WHAT THIS TASK INVOLVES
Copy out each line containing "Program" from the entries below.

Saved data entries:
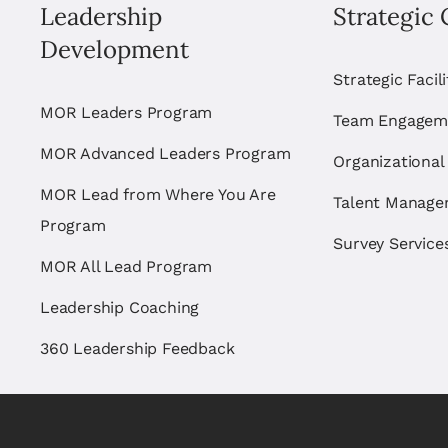
Leadership
Strategic 
Development
Strategic Facil
MOR Leaders Program
Team Engagem
MOR Advanced Leaders Program
Organizational
MOR Lead from Where You Are
Talent Manag
Program
Survey Service
MOR All Lead Program
Leadership Coaching
360 Leadership Feedback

RESULT BELOW
MOR Leaders Program
MOR Advanced Leaders Program
Program
MOR All Lead Program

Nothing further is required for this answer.